About this exercise:
In how many lines of these records does the word "начинает" appear? Give the number by itself.

========

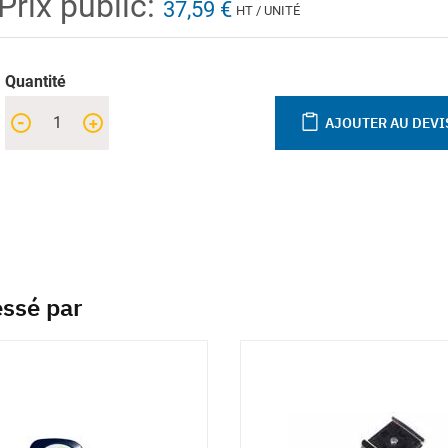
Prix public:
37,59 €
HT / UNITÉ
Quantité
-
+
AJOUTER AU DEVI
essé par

========

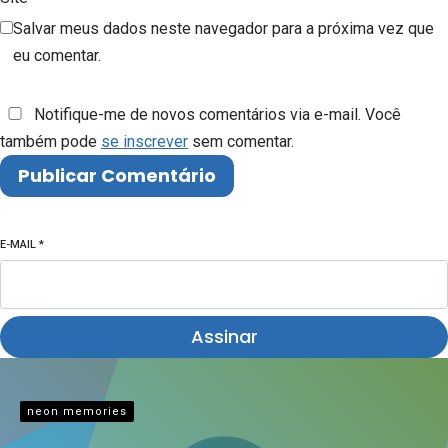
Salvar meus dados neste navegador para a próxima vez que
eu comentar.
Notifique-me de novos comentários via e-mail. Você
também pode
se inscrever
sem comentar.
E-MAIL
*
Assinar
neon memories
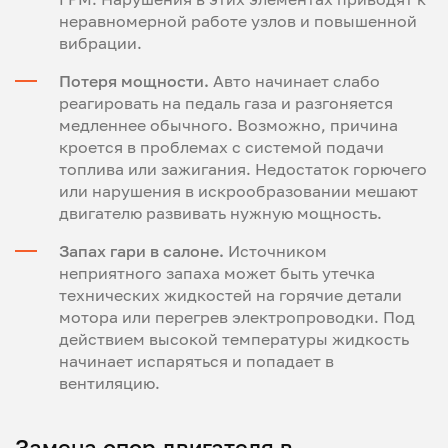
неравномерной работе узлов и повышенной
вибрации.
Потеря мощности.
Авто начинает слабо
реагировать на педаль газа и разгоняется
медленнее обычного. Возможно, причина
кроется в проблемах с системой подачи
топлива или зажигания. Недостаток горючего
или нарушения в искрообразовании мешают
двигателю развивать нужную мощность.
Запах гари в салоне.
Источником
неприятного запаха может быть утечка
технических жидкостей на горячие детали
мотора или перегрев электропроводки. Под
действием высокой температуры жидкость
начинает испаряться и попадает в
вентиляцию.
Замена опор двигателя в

========

Exercise response:
2